Di Kabupaten Nganjuk, Boyong dan Sedekah Bumi telah menjadi tradisi yang memiliki nilai historis, sosial, dan budaya yang tinggi. Kegiatan ini bukan sekadar agenda seremonial, melainkan simbol rasa syukur masyarakat atas hasil bumi dan berbagai berkah yang telah diberikan Tuhan Yang Maha Esa.
Salah satu daya tarik utama dalam perayaan ini adalah hadirnya gunungan hasil bumi yang tersusun dari padi, palawija, sayuran, hingga buah-buahan. Gunungan tersebut menjadi representasi kemakmuran, kesuburan tanah, serta harapan agar kesejahteraan masyarakat terus meningkat dari tahun ke tahun.

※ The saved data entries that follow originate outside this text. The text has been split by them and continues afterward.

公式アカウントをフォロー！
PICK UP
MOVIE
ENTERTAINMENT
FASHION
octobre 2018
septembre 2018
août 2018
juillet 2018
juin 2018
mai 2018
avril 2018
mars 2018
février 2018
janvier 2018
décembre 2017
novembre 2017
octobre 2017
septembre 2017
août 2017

Tak hanya itu, tradisi “Kembul Bujana, Dhahar Bareng” kembali menjadi bagian penting dalam rangkaian acara. Tradisi makan bersama ini mencerminkan semangat kebersamaan, persaudaraan, dan gotong royong yang telah lama menjadi karakter masyarakat Nganjuk.

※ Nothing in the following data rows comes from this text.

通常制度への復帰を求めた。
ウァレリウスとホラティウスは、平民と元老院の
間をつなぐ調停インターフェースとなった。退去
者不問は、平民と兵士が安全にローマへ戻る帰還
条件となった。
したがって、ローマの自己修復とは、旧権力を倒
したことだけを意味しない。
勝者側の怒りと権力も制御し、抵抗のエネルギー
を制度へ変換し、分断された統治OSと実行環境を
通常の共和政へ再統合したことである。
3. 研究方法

Pemerintah Kabupaten juga mengajak seluruh OPD untuk aktif menyosialisasikan kegiatan melalui berbagai kanal informasi dan media sosial agar gaung Boyong dan Sedekah Bumi Hambangun Projo 2026 semakin luas dan mampu menarik perhatian masyarakat dari berbagai daerah.
Melalui keikutsertaan dalam rapat persiapan ini, Kantah Nganjuk menunjukkan dukungannya terhadap pelestarian budaya lokal sekaligus memperkuat sinergi antarinstansi dalam menyukseskan agenda daerah yang menjadi kebanggaan masyarakat Nganjuk.
Boyong dan Sedekah Bumi Hambangun Projo 2026 diharapkan tidak hanya menjadi perayaan budaya, tetapi juga momentum mempererat persatuan, menggerakkan ekonomi masyarakat, dan memperkuat identitas Kabupaten Nganjuk sebagai daerah yang mampu menjaga tradisi di tengah semangat pembangunan dan kemajuan zaman.